Can Hellblade mix Dark Souls-style combat with real-world mental health issues?
The maker of Heavenly Sword is undertaking its most ambitious project yet: a tense one-on-one fighter that hopes to tackle very real mental health problems.
Immediate impressions of Hellblade are good. Celtic heroine Senua explores a beautiful mystical woodland, solving esoteric puzzles and fighting mythical creatures in tense one-on-one combat. Swords clang with force, light beams on solutions to flexing problems, and the atmosphere is thicker than Highland fog.
But behind that is something much more interesting, both in what developer Ninja Theory hopes to achieve and the way it's building it latest game.
Firstly, Hellblade is going to be a smaller game than previous blockbusters Heavenly Sword, Enslaved and DmC, and it will have a lower price to match. That's not to say it's a budget game. There may only be a small team of 15 working on it, but with the creative control that self-publishing (and self-funding) allows, Ninja Theory is free to make exactly what it wants.
A compact team, limited costs and smaller sales ambitions can be liberating for a developer. "We want to make creative games and take risks but still hit those high production values you associate with triple-A," says Ninja Theory's Dominic Matthews. "We have to sell about 300,000 units to make its money back. It's not easy but it's more achievable than making a Triple-A game and aiming for five million units".
Beyond the business realities, Ninja Theory intends to deliver on the core pillars it's become known for: beautiful art direction, engaging melee combat and compelling stories. It's the latter where it's really ramping up ambition, with the intent of addressing and discussing mental health issues through protagonist Senua.
"It's the story of a celtic warrior and her journey into hell," details Matthews. "That hell is a manifestation of her mental illness. She experiences psychosis, hallucinations. As the player you see that world through her eyes.
"It's a challenging subject which we're committed to delivering in a truthful manner," he adds. "We're working with the Wellcome trust, a professor of neuroscience and also people who have direct experiences of mental health issues and take direct feedback on board. We're trying to learn as much as we can so we can portray these experiences truthfully."
It's too early to judge if that will truly work, but it already feels like an honest and admirable attempt by Ninja Theory to shed light on a subject that can still be considered taboo despite one in four people in the UK alone experiencing mental health problems. Hellblade certainly doesn't seem to be exploitative in anyway, nor using these issues in a crass manner.
Anyone worrying that "issues" might get in the way of a good game needn't worry.
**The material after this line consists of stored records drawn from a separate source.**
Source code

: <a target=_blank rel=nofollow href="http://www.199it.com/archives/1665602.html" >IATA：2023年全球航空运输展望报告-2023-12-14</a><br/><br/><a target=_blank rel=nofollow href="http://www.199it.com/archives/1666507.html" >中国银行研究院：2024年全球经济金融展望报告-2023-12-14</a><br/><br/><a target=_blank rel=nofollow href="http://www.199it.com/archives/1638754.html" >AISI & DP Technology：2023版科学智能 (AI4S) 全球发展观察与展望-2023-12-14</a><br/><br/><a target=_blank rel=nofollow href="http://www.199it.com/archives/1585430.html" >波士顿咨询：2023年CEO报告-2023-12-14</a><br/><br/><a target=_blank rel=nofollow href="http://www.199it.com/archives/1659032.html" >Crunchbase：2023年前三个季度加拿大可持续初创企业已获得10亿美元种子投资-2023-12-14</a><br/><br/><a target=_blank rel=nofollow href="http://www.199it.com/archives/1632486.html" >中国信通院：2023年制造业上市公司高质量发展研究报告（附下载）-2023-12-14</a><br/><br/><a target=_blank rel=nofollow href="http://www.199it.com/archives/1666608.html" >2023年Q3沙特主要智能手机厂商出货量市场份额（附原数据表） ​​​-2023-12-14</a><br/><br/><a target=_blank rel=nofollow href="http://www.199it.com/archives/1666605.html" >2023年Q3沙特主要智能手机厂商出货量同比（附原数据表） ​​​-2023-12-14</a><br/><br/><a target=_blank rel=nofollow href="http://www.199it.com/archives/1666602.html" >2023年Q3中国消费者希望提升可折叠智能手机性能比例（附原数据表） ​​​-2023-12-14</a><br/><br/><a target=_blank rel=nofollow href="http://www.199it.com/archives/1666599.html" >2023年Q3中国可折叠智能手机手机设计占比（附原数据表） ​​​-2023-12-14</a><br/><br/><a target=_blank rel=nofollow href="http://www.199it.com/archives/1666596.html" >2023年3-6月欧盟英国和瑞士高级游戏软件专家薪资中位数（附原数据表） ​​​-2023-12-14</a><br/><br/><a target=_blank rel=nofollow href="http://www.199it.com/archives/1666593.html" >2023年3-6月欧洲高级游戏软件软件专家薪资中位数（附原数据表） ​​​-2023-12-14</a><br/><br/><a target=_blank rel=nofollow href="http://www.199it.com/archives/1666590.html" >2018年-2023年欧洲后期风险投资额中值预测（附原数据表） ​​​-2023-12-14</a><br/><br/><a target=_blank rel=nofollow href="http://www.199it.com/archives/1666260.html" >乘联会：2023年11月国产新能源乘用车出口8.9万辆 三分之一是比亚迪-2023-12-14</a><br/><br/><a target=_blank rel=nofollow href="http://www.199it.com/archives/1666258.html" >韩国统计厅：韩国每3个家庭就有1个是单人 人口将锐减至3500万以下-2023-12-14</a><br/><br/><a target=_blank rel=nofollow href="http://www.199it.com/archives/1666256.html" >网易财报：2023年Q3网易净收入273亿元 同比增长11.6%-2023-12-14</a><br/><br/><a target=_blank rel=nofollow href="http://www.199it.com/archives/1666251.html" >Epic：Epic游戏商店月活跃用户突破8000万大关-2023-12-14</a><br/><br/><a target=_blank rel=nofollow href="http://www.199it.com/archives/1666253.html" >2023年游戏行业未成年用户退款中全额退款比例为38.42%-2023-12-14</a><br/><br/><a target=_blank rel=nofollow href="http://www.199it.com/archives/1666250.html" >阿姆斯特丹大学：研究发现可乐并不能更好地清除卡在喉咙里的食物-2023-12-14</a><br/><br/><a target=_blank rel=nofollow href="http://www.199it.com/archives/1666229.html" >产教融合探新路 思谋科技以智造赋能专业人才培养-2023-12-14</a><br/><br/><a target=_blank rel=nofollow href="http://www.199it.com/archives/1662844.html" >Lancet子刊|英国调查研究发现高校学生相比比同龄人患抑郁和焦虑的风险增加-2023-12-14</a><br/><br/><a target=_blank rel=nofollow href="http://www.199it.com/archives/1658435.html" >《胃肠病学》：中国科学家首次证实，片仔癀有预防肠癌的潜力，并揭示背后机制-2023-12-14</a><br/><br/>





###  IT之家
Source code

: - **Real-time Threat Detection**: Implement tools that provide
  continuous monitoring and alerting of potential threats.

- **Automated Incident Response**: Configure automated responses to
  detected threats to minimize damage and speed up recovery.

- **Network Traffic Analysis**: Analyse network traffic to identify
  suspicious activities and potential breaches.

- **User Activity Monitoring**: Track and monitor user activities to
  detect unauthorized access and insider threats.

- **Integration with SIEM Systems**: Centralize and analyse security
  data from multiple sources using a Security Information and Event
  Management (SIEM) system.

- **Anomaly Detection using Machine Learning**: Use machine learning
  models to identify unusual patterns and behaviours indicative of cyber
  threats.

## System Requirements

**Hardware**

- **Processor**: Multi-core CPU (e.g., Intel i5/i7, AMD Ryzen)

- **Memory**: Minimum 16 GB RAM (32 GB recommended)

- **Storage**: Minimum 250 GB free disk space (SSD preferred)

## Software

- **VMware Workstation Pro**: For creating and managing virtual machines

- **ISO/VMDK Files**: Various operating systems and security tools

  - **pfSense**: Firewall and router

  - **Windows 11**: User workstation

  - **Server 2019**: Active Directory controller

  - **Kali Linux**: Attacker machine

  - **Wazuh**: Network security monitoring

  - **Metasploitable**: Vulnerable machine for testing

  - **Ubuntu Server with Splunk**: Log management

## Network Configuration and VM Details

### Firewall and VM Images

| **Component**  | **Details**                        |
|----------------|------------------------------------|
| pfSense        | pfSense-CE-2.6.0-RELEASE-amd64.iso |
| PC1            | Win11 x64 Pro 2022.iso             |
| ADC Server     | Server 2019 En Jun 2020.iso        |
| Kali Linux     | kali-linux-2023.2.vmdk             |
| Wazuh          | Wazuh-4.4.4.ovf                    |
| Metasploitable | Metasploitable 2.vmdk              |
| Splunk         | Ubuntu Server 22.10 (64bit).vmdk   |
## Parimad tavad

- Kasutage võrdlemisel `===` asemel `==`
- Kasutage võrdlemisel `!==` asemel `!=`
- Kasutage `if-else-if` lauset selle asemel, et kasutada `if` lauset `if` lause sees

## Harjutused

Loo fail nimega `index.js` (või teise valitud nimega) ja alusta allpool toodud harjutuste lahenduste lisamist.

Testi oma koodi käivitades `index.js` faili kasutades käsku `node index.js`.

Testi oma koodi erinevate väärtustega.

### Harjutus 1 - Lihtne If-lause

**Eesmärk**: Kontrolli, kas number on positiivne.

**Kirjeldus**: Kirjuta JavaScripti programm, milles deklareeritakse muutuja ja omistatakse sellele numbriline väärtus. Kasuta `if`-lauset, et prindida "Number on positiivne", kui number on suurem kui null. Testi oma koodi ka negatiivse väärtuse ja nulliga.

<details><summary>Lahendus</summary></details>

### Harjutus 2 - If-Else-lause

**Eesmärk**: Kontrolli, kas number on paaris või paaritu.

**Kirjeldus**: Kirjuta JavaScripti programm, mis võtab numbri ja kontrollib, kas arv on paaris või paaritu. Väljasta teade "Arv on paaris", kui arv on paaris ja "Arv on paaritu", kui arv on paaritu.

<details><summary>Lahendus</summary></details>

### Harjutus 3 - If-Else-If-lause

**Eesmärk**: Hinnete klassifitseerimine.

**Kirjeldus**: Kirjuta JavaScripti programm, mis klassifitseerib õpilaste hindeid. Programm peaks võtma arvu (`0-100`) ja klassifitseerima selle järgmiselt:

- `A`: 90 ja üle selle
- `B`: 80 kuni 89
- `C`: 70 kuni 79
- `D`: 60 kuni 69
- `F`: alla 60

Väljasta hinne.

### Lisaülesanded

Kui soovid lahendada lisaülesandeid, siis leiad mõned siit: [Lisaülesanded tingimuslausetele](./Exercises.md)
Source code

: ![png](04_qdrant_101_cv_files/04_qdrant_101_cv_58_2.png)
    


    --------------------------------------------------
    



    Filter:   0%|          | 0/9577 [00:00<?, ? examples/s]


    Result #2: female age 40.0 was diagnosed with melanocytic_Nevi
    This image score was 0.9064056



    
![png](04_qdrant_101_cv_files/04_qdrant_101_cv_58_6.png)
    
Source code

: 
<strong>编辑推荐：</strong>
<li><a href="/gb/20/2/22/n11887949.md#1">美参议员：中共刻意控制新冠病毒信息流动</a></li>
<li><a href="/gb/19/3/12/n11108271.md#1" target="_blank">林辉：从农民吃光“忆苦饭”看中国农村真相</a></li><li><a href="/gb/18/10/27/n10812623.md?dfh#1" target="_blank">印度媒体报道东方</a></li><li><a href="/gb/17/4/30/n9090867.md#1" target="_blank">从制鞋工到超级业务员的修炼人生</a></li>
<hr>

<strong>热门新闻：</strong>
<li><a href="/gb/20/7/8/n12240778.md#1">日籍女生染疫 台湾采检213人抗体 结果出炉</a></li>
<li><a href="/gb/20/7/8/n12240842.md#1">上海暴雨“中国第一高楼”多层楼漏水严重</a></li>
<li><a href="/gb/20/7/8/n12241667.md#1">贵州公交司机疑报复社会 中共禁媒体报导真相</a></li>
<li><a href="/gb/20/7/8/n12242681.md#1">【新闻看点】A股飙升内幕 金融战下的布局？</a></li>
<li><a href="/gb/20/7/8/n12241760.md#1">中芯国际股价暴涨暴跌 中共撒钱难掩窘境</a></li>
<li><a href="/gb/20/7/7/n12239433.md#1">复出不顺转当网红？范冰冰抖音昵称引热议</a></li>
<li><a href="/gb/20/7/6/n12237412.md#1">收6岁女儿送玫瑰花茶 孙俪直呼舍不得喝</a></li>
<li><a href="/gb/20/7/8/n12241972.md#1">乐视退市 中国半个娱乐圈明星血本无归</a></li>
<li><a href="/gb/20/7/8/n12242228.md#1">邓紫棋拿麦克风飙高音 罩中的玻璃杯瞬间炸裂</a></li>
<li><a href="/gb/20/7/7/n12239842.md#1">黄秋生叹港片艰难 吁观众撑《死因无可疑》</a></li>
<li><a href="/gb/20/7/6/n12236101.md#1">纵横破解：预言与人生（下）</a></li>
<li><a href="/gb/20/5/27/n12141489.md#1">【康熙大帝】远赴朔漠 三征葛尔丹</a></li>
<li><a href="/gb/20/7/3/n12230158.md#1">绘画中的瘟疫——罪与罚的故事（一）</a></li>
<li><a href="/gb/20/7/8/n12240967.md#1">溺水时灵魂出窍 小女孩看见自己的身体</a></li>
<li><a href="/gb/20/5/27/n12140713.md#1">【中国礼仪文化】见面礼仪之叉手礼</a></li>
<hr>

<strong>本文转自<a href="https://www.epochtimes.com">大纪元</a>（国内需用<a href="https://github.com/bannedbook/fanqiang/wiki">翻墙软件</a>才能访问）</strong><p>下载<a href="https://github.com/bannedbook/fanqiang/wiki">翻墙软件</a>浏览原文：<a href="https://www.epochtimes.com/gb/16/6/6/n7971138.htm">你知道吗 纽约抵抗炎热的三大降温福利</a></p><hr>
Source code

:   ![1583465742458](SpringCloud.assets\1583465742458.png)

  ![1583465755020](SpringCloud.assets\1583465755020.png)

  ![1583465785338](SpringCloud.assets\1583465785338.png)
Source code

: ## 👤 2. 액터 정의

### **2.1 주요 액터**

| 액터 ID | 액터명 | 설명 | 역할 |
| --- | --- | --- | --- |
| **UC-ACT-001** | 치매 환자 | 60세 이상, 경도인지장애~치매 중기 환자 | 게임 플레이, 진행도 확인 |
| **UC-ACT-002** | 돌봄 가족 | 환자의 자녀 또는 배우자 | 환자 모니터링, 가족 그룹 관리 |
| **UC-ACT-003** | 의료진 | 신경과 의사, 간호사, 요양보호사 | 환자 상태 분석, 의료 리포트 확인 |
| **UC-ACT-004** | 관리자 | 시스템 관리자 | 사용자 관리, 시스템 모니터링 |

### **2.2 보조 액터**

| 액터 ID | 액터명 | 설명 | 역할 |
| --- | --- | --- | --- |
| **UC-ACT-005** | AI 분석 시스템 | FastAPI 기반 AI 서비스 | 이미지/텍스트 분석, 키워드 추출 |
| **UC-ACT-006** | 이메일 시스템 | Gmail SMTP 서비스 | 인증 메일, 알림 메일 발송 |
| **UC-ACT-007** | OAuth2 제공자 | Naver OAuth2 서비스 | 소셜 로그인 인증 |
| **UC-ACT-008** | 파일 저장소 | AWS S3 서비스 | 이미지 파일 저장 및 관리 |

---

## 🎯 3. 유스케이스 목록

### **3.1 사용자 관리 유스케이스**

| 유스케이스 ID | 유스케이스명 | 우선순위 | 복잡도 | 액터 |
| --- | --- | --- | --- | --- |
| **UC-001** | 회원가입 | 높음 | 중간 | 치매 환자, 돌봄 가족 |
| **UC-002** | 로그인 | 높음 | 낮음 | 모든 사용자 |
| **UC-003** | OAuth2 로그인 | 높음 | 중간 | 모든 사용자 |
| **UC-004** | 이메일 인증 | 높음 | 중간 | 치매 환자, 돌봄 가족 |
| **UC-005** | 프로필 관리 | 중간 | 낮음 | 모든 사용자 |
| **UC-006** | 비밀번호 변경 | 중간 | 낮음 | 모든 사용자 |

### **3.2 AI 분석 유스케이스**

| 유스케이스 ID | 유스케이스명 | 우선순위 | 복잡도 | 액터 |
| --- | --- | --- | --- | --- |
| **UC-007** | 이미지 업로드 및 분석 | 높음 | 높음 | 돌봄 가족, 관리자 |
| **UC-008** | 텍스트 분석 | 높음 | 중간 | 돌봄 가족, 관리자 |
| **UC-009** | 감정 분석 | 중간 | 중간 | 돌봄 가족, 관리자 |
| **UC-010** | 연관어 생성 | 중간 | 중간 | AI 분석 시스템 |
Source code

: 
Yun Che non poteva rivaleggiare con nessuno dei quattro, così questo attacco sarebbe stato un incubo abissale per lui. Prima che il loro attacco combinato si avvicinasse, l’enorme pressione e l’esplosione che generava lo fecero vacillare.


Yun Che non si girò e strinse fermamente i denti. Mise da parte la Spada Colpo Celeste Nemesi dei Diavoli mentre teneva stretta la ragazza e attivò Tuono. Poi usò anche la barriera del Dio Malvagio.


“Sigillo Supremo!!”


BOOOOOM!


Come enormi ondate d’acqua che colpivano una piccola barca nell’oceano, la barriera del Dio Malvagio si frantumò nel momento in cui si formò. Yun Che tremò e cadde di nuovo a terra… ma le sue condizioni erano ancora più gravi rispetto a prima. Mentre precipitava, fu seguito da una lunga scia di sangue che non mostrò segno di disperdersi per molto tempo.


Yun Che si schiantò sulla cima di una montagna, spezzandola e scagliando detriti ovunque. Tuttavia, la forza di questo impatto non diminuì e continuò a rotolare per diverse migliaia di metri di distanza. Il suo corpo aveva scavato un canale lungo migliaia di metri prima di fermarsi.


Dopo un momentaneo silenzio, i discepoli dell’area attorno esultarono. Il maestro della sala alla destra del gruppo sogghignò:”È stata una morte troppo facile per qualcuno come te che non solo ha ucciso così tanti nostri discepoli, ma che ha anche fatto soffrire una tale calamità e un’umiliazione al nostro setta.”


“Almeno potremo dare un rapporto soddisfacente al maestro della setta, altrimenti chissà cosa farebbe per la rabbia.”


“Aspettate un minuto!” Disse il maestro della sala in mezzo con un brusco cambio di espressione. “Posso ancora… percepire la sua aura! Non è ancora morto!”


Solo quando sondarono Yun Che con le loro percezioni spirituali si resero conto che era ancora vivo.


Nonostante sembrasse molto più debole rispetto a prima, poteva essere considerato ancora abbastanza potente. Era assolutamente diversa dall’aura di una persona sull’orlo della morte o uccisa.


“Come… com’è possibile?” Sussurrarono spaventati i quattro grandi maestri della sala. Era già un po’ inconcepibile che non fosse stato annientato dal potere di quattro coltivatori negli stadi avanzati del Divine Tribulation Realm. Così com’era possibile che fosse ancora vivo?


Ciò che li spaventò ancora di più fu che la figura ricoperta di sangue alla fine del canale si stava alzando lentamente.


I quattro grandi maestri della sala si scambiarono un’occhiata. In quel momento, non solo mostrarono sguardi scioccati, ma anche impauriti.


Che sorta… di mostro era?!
I only played a short section of Hellblade but it looked great, offering mystery and teeth-gritting fights. Combat is tough and tense, and has that same sense that one simple mistake can cost you your life that you find in the Dark Souls games. There's no hack-and-slash button mash here; it's an early build but seems to reward timing and precision, where you watch patterns to push the slim advantages that open up in your favour.
"What we have at the moment is basic," admits Matthews. "It's essentially a one-on-one fighter. The camera is very tight. We wanted it to feel like each fight matters." It's going to evolve through development into a combo system, says Matthews, and there's only one weapon involved: "It's up to you as a player what works for you."
Put the sword away and Senua will move a little quicker as the camera pans out for a wider a view. It's not the traditional third-person view seen in something like the Witcher, more over-the-shoulder, and seemingly designed to create a feeling of claustrophobia despite being outdoors.
The last element of Hellblade is its puzzles, which blend into the environment and are revealed by Senua's extra sense. Once triggered, the world looks a little differently and it's easier to find clues related to your objectives. "It's linked to this idea that people who experience psychosis see patterns in the world," offers Matthews. "The world around Senua affects her fear and it intensifies."
One such puzzle involves completing a stone circle and following shafts of light breaking through the clouds. It's subtle to the point of being esoteric, but that's more appealing to me than a screaming neon arrow pointing the way, and it makes a nice cerebral break from the punishing sword fighting.
Hellblade is a game where you stand your ground and fight to the death. It achieves a sense of tension found in games like Resident Evil or Dark Souls, where single fights are meaningful, and the relief of surviving another encounter is tangible. But aside from the traditional game it's addressing
It's such a wide-ranging area, metal health; people's experiences are unique to them. We can't hope to portray an individual experience, but if we can be truthful to them and learn from them then we can do it justice.
Hellblade is coming to PS4 and PC. There's "about another year" of development left.